> [Your goal]: Could you reproduce the lines below from the one with "[149,446,179,460] four ->" through the one with "[399,286,431,297] 0.01 -> (265, 241) none"? Keep both ends and add nothing.

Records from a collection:
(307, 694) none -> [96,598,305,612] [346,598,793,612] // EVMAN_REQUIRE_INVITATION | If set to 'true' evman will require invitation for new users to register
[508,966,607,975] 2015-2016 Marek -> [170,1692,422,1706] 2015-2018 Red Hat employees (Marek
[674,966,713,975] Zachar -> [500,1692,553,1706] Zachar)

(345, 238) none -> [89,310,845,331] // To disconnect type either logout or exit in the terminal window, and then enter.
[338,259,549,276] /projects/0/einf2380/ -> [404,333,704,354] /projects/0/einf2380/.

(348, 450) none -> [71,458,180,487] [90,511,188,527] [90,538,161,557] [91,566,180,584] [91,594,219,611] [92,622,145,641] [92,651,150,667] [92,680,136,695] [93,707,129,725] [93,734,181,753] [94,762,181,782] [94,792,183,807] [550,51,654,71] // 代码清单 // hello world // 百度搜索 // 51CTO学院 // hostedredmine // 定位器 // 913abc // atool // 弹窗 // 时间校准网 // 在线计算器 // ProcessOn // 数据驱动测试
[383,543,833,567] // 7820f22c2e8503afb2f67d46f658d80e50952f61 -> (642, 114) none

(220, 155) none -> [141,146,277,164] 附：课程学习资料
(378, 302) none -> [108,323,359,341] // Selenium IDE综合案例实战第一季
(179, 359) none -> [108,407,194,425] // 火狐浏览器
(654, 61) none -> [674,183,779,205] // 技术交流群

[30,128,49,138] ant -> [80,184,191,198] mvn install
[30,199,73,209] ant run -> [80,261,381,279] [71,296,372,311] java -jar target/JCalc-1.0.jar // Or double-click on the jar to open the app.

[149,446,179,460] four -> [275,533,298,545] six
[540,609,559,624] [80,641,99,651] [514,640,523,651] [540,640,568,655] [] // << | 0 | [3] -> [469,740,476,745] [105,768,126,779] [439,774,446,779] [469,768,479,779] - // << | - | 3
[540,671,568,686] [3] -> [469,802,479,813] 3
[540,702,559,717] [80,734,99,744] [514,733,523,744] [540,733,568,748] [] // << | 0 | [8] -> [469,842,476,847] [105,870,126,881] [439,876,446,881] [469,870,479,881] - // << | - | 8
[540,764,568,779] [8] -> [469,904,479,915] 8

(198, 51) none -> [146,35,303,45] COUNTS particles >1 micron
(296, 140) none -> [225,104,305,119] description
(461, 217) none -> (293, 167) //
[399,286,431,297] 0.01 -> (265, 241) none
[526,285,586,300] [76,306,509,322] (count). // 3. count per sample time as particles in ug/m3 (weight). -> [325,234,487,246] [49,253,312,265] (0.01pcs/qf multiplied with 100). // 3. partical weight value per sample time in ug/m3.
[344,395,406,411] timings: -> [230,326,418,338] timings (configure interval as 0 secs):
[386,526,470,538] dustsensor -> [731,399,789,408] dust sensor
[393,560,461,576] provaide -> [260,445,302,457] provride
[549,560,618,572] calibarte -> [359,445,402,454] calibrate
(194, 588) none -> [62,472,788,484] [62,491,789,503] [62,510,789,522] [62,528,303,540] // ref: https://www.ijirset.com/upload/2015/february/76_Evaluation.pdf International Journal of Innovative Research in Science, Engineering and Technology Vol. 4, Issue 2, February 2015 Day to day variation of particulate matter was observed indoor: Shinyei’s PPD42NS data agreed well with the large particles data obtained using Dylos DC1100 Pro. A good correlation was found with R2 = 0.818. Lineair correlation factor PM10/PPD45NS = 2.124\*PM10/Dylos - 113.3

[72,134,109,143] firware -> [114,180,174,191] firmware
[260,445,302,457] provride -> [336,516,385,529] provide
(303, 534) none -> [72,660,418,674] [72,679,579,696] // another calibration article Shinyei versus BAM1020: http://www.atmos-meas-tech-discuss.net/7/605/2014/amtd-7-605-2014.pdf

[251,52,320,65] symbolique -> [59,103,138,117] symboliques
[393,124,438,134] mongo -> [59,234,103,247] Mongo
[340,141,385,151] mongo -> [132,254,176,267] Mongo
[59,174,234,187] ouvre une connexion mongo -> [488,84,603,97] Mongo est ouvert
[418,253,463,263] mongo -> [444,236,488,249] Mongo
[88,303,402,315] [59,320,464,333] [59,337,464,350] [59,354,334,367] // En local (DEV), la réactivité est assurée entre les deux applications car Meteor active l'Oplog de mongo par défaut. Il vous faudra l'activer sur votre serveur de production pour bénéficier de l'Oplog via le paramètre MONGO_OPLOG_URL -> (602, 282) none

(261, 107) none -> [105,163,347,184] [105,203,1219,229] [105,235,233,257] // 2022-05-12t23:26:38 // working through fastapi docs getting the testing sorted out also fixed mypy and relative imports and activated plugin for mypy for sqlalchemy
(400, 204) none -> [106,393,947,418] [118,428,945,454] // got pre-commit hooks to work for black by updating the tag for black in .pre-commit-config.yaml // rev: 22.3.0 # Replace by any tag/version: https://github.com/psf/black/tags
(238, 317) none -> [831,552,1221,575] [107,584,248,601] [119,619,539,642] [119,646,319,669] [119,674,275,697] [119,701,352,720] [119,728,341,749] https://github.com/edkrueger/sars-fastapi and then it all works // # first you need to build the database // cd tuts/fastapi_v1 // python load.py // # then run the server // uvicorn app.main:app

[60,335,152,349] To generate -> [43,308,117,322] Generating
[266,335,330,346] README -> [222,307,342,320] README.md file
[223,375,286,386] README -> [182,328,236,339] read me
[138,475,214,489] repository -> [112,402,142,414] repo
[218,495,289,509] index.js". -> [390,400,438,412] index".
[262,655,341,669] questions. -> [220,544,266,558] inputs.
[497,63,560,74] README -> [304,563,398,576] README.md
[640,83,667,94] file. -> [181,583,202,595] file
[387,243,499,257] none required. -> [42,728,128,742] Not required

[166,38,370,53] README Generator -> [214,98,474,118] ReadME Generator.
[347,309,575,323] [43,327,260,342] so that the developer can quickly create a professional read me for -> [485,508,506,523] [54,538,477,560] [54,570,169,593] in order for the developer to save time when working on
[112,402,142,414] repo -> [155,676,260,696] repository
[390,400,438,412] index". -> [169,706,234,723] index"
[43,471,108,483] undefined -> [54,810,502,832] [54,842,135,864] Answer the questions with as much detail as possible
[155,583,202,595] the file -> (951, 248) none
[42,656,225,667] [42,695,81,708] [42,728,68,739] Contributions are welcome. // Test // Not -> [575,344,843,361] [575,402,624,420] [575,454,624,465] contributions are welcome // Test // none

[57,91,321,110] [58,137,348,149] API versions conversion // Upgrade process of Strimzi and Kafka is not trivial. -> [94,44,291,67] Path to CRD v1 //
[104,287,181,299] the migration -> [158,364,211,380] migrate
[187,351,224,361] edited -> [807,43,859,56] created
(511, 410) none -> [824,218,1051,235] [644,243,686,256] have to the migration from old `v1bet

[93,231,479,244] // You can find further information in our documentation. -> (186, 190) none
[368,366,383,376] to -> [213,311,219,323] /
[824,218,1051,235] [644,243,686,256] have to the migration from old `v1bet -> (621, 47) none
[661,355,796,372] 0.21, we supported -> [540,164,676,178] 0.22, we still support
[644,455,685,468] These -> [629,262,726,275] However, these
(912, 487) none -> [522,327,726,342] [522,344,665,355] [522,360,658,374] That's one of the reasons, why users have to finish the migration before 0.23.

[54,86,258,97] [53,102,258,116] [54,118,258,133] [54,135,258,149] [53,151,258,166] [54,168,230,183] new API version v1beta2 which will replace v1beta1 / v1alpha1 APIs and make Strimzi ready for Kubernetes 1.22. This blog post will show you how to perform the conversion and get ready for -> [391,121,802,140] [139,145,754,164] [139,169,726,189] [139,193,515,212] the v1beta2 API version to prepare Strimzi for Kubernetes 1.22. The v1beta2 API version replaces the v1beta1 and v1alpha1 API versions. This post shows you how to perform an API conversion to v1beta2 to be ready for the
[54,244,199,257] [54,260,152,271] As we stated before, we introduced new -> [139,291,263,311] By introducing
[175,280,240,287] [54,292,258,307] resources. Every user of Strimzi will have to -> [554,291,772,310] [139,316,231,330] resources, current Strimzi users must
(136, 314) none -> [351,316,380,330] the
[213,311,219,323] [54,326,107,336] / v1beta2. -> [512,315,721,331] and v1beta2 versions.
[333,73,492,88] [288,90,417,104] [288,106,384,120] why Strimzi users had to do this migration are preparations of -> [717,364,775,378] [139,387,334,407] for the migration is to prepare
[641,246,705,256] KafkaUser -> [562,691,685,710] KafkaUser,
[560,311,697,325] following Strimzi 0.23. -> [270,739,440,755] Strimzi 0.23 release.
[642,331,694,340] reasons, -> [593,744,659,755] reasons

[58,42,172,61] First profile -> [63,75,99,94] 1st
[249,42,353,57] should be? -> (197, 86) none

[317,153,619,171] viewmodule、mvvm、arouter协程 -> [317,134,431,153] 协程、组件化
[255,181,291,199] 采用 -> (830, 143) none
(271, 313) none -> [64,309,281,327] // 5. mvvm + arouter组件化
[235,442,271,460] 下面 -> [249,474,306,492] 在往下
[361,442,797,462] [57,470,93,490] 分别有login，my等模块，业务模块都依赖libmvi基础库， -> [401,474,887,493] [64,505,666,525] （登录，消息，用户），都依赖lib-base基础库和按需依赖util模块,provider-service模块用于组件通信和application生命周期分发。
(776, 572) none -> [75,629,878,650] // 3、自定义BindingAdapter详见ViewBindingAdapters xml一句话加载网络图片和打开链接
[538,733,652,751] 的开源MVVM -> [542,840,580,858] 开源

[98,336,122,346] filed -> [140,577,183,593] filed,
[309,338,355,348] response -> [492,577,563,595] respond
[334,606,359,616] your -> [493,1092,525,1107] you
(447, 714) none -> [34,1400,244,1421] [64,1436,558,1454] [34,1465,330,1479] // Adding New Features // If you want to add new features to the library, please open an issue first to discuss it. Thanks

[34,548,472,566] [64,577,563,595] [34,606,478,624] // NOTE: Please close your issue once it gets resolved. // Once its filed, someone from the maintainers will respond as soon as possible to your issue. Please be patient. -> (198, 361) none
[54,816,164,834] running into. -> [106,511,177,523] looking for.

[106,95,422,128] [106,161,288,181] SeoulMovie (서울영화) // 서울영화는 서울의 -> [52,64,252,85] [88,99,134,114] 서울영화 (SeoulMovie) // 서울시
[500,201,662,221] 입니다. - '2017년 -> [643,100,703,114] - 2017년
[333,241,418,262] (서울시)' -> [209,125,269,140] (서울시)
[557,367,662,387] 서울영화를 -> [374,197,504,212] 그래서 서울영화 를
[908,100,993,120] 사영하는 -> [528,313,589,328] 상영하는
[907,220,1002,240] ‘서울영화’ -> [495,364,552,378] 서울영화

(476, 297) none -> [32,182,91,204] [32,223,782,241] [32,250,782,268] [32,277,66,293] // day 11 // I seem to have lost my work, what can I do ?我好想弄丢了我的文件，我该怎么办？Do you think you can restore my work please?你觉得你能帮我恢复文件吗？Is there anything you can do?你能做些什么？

> [Task result]:
[149,446,179,460] four -> [275,533,298,545] six
[540,609,559,624] [80,641,99,651] [514,640,523,651] [540,640,568,655] [] // << | 0 | [3] -> [469,740,476,745] [105,768,126,779] [439,774,446,779] [469,768,479,779] - // << | - | 3
[540,671,568,686] [3] -> [469,802,479,813] 3
[540,702,559,717] [80,734,99,744] [514,733,523,744] [540,733,568,748] [] // << | 0 | [8] -> [469,842,476,847] [105,870,126,881] [439,876,446,881] [469,870,479,881] - // << | - | 8
[540,764,568,779] [8] -> [469,904,479,915] 8

(198, 51) none -> [146,35,303,45] COUNTS particles >1 micron
(296, 140) none -> [225,104,305,119] description
(461, 217) none -> (293, 167) //
[399,286,431,297] 0.01 -> (265, 241) none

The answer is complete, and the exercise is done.